Zentralabitur Deutsch NRW 2015, Gk – 2. Thema

Grundkurs Deutsch, 2. Thema:

  1. a) Die Szene I 5 aus Schillers „Kabale und Liebe“ analysieren, dabei auf Gesprächsverlauf, die Sprache und die Handlungsabsichten der Figuren eingehen. b) Die Funktion der Szene im Drama deuten.
  2. a) In einem Safranski-Zitat wird Sekretär Wurm als Verkörperung des Bösen bezeichnet, der Menschen zu lenken verstehe, weil er das Unfreie in den Personen kenne und wisse, wie diese funktionieren. Diese Sicht im Hinblick auf Wurms Umgang mit dem Präsidenten und mit Luise prüfen, b) abschließend dazu Stellung nehmen.

Kommentar:

Die 1. Aufgabe ist eine Standardaufgabe; da das Drama im Unterricht behandelt ist, könnte sie von vielen Schülern bereits bearbeitet worden sein, ein Unding – vgl. etwa https://norberto42.wordpress.com/2012/03/06/schiller-kabale-und-liebe-analyse-wichtiger-szenen/. Rein vom Schreibumfang her würde die 1. Aufgabe für drei Stunden reichen, wenn man sie ordentlich bearbeitet; ich kenne die Lösungserwartung nicht – sie kann nur auf eine Paraphrase hinauslaufen (42 von 72 Punkten: knapp 60%, also 105 Minuten von 3 Stunden). – Die Handlungsabsichten der Figuren, das ist ein psychologisches Konstrukt, welches selber nicht greifbar ist; greifbar sind die sprachlichen Handlungen der Figuren – diesen Begriff kennen die Aufgabenkonstrukteure aber nicht, obwohl es ihn seit 60 Jahren in der Forschung gibt (vermutlich kennen sie dagegen das Hildebrandslied).
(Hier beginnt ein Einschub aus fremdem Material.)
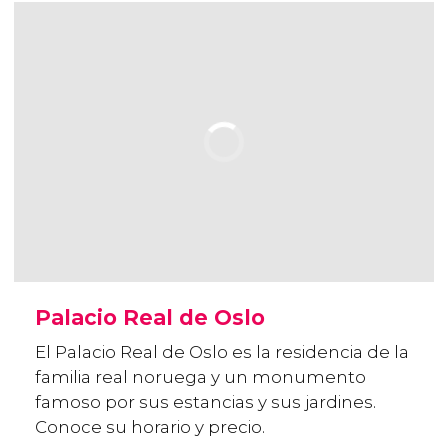
Palacio Real de Oslo
El Palacio Real de Oslo es la residencia de la
familia real noruega y un monumento
famoso por sus estancias y sus jardines.
Conoce su horario y precio.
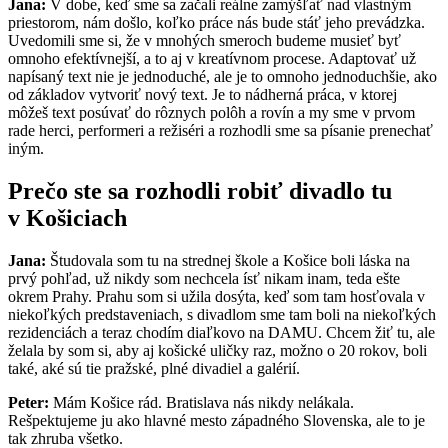
Jana:
V dobe, keď sme sa začali reálne zamýšľať nad vlastným
priestorom, nám došlo, koľko práce nás bude stáť jeho prevádzka.
Uvedomili sme si, že v mnohých smeroch budeme musieť byť
omnoho efektívnejší, a to aj v kreatívnom procese. Adaptovať už
napísaný text nie je jednoduché, ale je to omnoho jednoduchšie, ako
od základov vytvoriť nový text. Je to nádherná práca, v ktorej
môžeš text posúvať do rôznych polôh a rovín a my sme v prvom
rade herci, performeri a režiséri a rozhodli sme sa písanie prenechať
iným.
Prečo ste sa rozhodli robiť divadlo tu
v Košiciach
Jana:
Študovala som tu na strednej škole a Košice boli láska na
prvý pohľad, už nikdy som nechcela ísť nikam inam, teda ešte
okrem Prahy. Prahu som si užila dosýta, keď som tam hosťovala v
niekoľkých predstaveniach, s divadlom sme tam boli na niekoľkých
rezidenciách a teraz chodím diaľkovo na DAMU. Chcem žiť tu, ale
želala by som si, aby aj košické uličky raz, možno o 20 rokov, boli
také, aké sú tie pražské, plné divadiel a galérií.
Peter:
Mám Košice rád. Bratislava nás nikdy nelákala.
Rešpektujeme ju ako hlavné mesto západného Slovenska, ale to je
tak zhruba všetko.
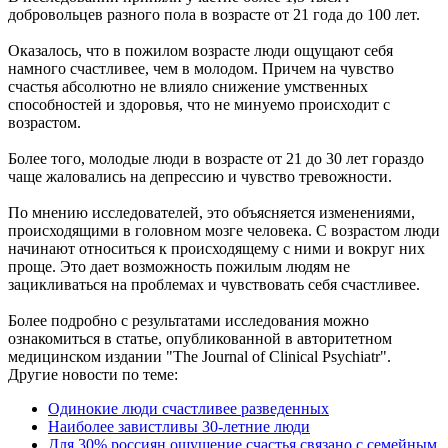
добровольцев разного пола в возрасте от 21 года до 100 лет.
Оказалось, что в пожилом возрасте люди ощущают себя
намного счастливее, чем в молодом. Причем на чувство
счастья абсолютно не влияло снижение умственных
способностей и здоровья, что не минуемо происходит с
возрастом.
Более того, молодые люди в возрасте от 21 до 30 лет гораздо
чаще жаловались на депрессию и чувство тревожности.
По мнению исследователей, это объясняется изменениями,
происходящими в головном мозге человека. С возрастом люди
начинают относиться к происходящему с ними и вокруг них
проще. Это дает возможность пожилым людям не
зацикливаться на проблемах и чувствовать себя счастливее.
Более подробно с результатами исследования можно
ознакомиться в статье, опубликованной в авторитетном
медицинском издании "The Journal of Clinical Psychiatr".
Другие новости по теме:
Одинокие люди счастливее разведенных
Наиболее завистливы 30-летние люди
Для 30% россиян ощущение счастья связано с семейным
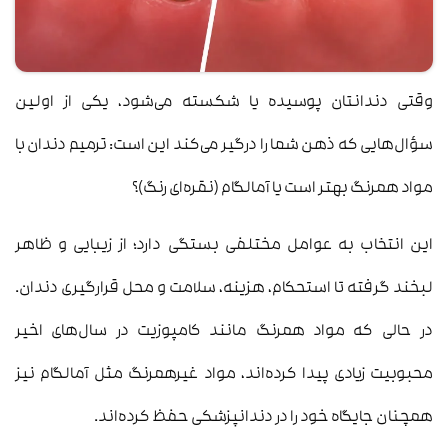
وقتی دندانتان پوسیده یا شکسته می‌شود، یکی از اولین
سؤال‌هایی که ذهن شما را درگیر می‌کند این است: ترمیم دندان با
مواد همرنگ بهتر است یا آمالگام (نقره‌ای رنگ)؟
این انتخاب به عوامل مختلفی بستگی دارد؛ از زیبایی و ظاهر
لبخند گرفته تا استحکام، هزینه، سلامت و محل قرارگیری دندان.
در حالی که مواد همرنگ مانند کامپوزیت در سال‌های اخیر
محبوبیت زیادی پیدا کرده‌اند، مواد غیرهمرنگ مثل آمالگام نیز
همچنان جایگاه خود را در دندانپزشکی حفظ کرده‌اند.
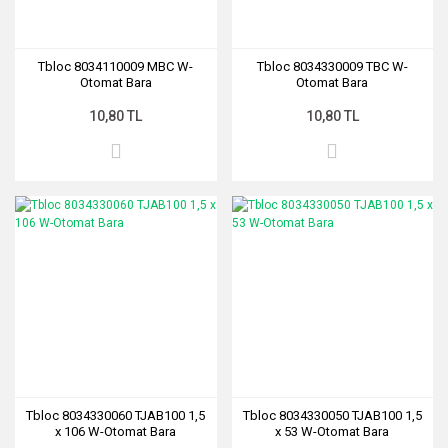
Tbloc 8034110009 MBC W-
Tbloc 8034330009 TBC W-
Otomat Bara
Otomat Bara
10,80 TL
10,80 TL
Tbloc 8034330060 TJAB100 1,5
Tbloc 8034330050 TJAB100 1,5
x 106 W-Otomat Bara
x 53 W-Otomat Bara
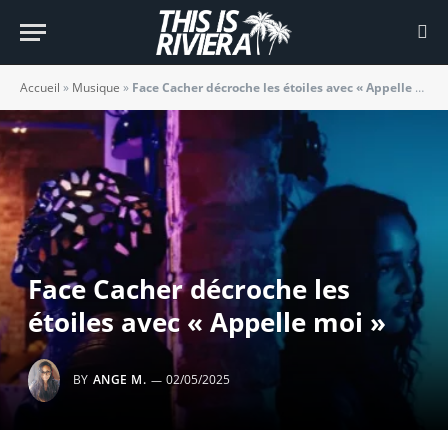
Accueil
»
Musique
»
Face Cacher décroche les étoiles avec « Appelle moi »
Face Cacher décroche les
étoiles avec « Appelle moi »
BY
ANGE M.
02/05/2025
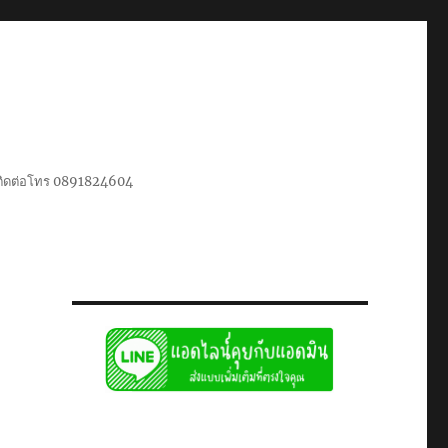
น ติดต่อโทร 0891824604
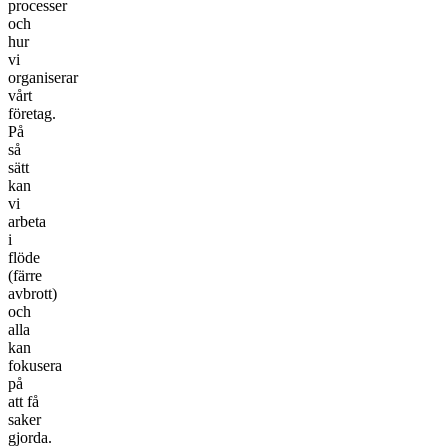
processer
och
hur
vi
organiserar
vårt
företag.
På
så
sätt
kan
vi
arbeta
i
flöde
(färre
avbrott)
och
alla
kan
fokusera
på
att få
saker
gjorda.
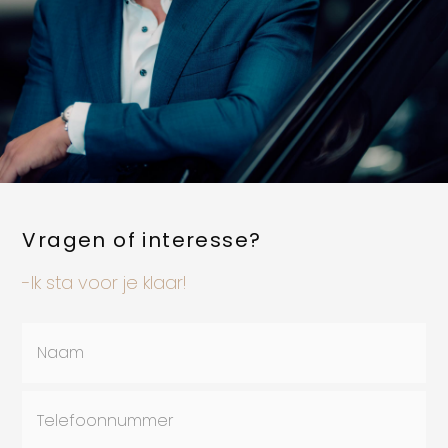
Vragen of interesse?
-Ik sta voor je klaar!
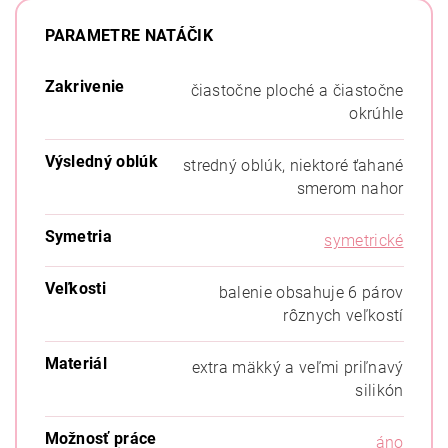
PARAMETRE NATÁČIK
Zakrivenie
čiastočne ploché a čiastočne
okrúhle
Výsledný oblúk
stredný oblúk, niektoré ťahané
smerom nahor
Symetria
symetrické
Veľkosti
balenie obsahuje 6 párov
rôznych veľkostí
Materiál
extra mäkký a veľmi priľnavý
silikón
Možnosť práce
áno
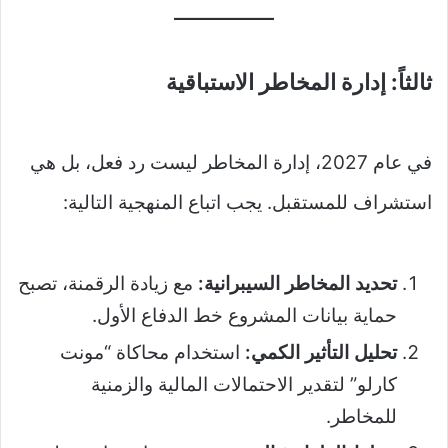
ثالثاً: إدارة المخاطر الاستباقية
في عام 2027، إدارة المخاطر ليست رد فعل، بل هي
استشراف للمستقبل. يجب اتباع المنهجية التالية:
تحديد المخاطر السيبرانية:
مع زيادة الرقمنة، تصبح
حماية بيانات المشروع خط الدفاع الأول.
تحليل التأثير الكمي:
استخدام محاكاة “مونت
كارلو” لتقدير الاحتمالات المالية والزمنية
للمخاطر.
Ohne den Begriff des sprachlichen Handelns kann man heute keine adäquate Textanalyse betreiben.

Weil das Drama bereits bekannt ist, muss etwas Weiterführendes her: die 2. Aufgabe (wobei das Weiterführende nicht in der These selbst, sondern bloß in der Formulierung Safranskis liegt). Diese ist leicht zu bearbeiten (dass Safranski recht hat, könnte man an III 1 und III 6 zeigen). Die Leistung der Schüler besteht darin, sich an diese Szenen zu erinnern und ein paar Belege für Safranskis These zu finden. Wozu man abschließend noch einmal Stellung nehmen soll, ist mir schleierhaft – es ist bereits alles gesagt und mehr als genug zu schreiben.
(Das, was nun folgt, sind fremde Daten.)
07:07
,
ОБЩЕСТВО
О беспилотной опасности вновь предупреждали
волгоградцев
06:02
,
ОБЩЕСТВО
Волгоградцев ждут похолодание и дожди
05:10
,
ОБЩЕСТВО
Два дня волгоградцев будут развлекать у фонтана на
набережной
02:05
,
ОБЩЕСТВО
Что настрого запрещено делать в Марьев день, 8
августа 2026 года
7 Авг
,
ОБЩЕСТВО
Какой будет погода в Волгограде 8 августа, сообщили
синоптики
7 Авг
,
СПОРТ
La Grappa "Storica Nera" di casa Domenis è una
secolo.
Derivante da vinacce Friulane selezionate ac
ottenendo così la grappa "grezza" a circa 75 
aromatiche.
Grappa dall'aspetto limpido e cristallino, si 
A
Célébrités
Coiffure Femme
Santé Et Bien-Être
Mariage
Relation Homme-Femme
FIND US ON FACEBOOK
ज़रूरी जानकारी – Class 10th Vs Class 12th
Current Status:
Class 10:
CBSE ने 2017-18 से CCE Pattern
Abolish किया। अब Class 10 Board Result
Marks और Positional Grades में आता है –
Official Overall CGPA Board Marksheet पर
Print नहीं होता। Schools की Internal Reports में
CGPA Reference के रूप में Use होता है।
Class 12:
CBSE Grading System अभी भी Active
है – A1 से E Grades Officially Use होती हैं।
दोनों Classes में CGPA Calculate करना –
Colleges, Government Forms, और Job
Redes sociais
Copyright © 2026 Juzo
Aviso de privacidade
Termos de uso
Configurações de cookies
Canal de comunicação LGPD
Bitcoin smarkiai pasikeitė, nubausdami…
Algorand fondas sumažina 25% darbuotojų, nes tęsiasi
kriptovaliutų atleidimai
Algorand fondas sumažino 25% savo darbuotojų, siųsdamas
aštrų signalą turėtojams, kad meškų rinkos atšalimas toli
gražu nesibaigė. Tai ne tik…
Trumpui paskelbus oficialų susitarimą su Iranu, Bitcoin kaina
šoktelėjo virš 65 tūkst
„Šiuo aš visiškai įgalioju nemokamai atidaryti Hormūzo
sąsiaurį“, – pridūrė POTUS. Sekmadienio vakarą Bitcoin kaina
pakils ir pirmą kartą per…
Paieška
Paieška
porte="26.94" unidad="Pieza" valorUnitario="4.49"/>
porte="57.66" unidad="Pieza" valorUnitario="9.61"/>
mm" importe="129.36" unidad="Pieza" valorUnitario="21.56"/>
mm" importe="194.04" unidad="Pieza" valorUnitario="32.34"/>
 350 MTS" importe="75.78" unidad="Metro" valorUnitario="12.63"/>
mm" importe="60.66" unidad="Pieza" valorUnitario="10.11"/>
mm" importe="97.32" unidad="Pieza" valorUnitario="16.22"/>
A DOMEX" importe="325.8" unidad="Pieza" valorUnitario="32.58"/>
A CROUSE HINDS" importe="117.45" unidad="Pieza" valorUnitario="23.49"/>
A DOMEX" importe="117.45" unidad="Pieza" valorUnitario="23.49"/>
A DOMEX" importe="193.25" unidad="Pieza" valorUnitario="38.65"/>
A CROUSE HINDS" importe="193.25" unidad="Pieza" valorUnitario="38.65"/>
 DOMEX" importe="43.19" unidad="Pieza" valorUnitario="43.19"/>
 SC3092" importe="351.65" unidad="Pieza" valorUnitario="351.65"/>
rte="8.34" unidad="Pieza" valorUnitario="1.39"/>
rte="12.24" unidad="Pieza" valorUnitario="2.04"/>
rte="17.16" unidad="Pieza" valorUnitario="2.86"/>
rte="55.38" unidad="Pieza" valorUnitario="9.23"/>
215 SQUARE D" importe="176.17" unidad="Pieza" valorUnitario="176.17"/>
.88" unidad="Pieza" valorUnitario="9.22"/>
Dass eine möglicherweise im Unterricht bereits untersuchte Szene Thema einer Abiturklausur ist, verdankt sich vermutlich dem Slogan von Frau Kraft, kein Kind zurückzulassen – in der gymnasialen Version: „Jeder soll Abitur machen!“ – warum auch nicht? In der übernächsten Legislaturperiode wird dann vermutlich beschlossen, jeder sollte promovieren: NRW könnte Musterdissertationen anbieten, bei denen man nur noch Namen und Geburtsdatum eintragen sowie die Formel unterschrieben muss, man habe die Unterschrift eigenhändig angefertigt; Analphabeten dürfen mit x x x unterschreiben.

P.S.

In der Lösungserwartung zur abschließenden Stellungnahme sind die Aspekte, mit denen Safranskis Sicht relativiert werden kann, gesucht (= an den Haaren herbeigezogen): Dass Wurm etwa eine bestimmte dramaturgische Funktion hat oder dass es im Hause Miller moralisch streng zugeht, spricht doch nicht gegen Safranksis Sicht!
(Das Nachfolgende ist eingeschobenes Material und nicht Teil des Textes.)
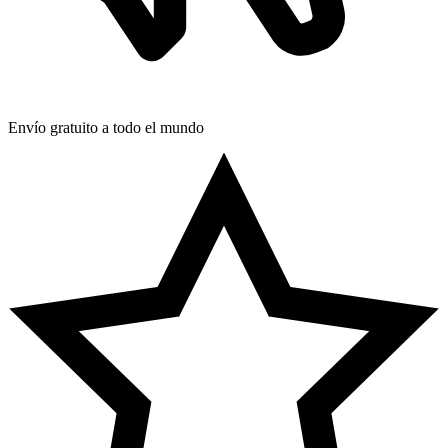
Envío gratuito a todo el mundo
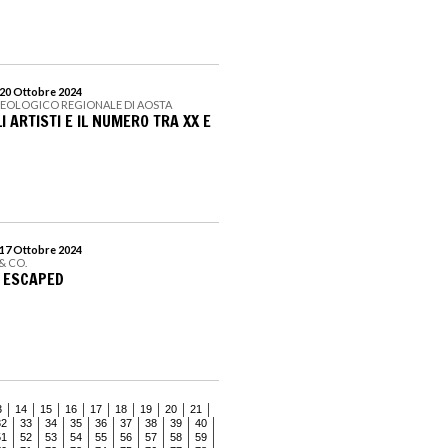
 20 Ottobre 2024
EOLOGICO REGIONALE DI AOSTA
 ARTISTI E IL NUMERO TRA XX E
 17 Ottobre 2024
& CO.
. ESCAPED
3
14
15
16
17
18
19
20
21
32
33
34
35
36
37
38
39
40
51
52
53
54
55
56
57
58
59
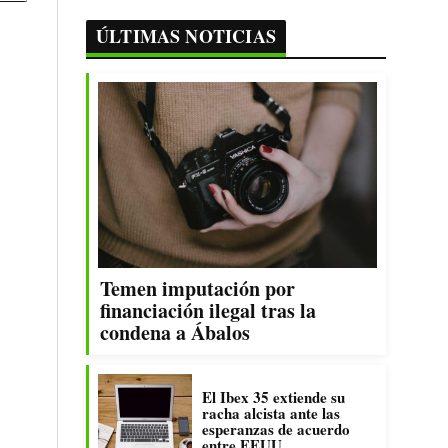
ÚLTIMAS NOTICIAS
Temen imputación por
financiación ilegal tras la
condena a Ábalos
El Ibex 35 extiende su
racha alcista ante las
esperanzas de acuerdo
entre EEUU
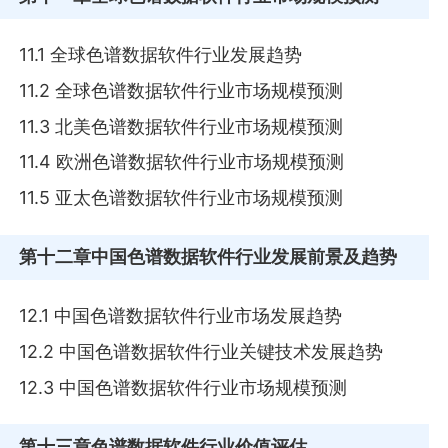
11.1 全球色谱数据软件行业发展趋势
11.2 全球色谱数据软件行业市场规模预测
11.3 北美色谱数据软件行业市场规模预测
11.4 欧洲色谱数据软件行业市场规模预测
11.5 亚太色谱数据软件行业市场规模预测
第十二章
中国色谱数据软件行业发展前景及趋势
12.1 中国色谱数据软件行业市场发展趋势
12.2 中国色谱数据软件行业关键技术发展趋势
12.3 中国色谱数据软件行业市场规模预测
第十三章
色谱数据软件行业价值评估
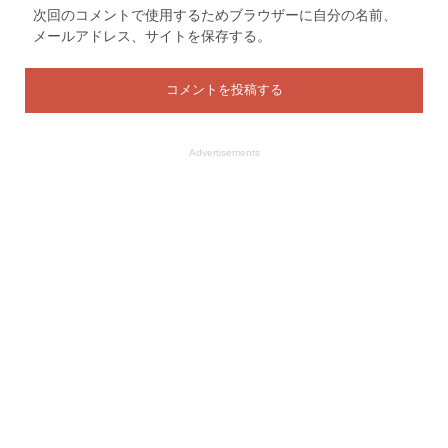
次回のコメントで使用するためブラウザーに自分の名前、
メールアドレス、サイトを保存する。
Advertisements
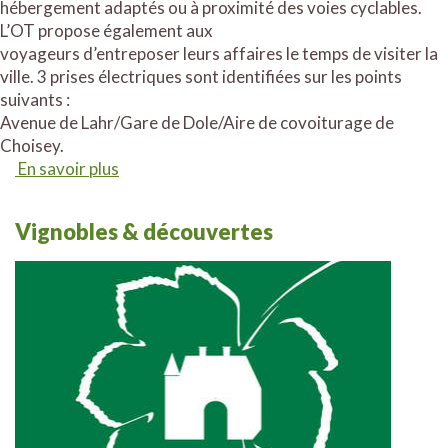
hébergement adaptés ou à proximité des voies cyclables.
L’OT propose également aux
voyageurs d’entreposer leurs affaires le temps de visiter la
ville. 3 prises électriques sont identifiées sur les points
suivants :
Avenue de Lahr/Gare de Dole/Aire de covoiturage de
Choisey.
En savoir plus
Vignobles & découvertes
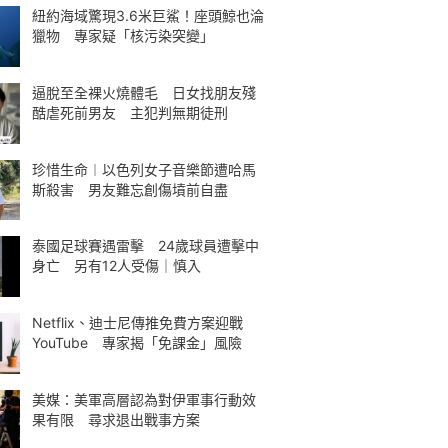
紐約海域驚現3.6米巨鯊！座頭鯨也淪
獵物 專家疑「核污染突變」
逼脫至全裸火燒體毛 日女找朋友殘
酷虐死前男友 主犯判無期徒刑
珍惜生命︱以色列女子音樂節遭哈馬
斯殺害 男友難忘創傷墳前自盡
泰國足球賽遇雷擊 24歲球員遭擊中
身亡 另有12人受傷｜慎入
Netflix、迪士尼傳推免費方案迎戰
YouTube 專家揭「免課金」風險
美媒：美軍高層認為對伊軍事行動效
果有限 尋求退出戰事方案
Streng genommen müsste man bei Safranskis Sicht drei Aspekte unterscheiden:

  • dass Wurm das böse Prinzip verkörpert (darüber könnte man eine Doktorarbeit schreiben),
  • dass er andere Menschen instrumentell zu benutzen weiß,
  • dass diese Fähigkeit auf der Kenntnis des Unfreien in den Personen beruht.

Das ergäbe dann eine differenzierte Diskussion; wenn man jedoch wie die Lösungserwartung Safranskis Sicht pauschal als Einheit begreift, kann man sie kaum ablehnen. Man hat für die Lösungserwartung lediglich nach dem Schema pro/contra (vergeblich, aber „mit Erfolg“) relativierende Aspekte gesucht.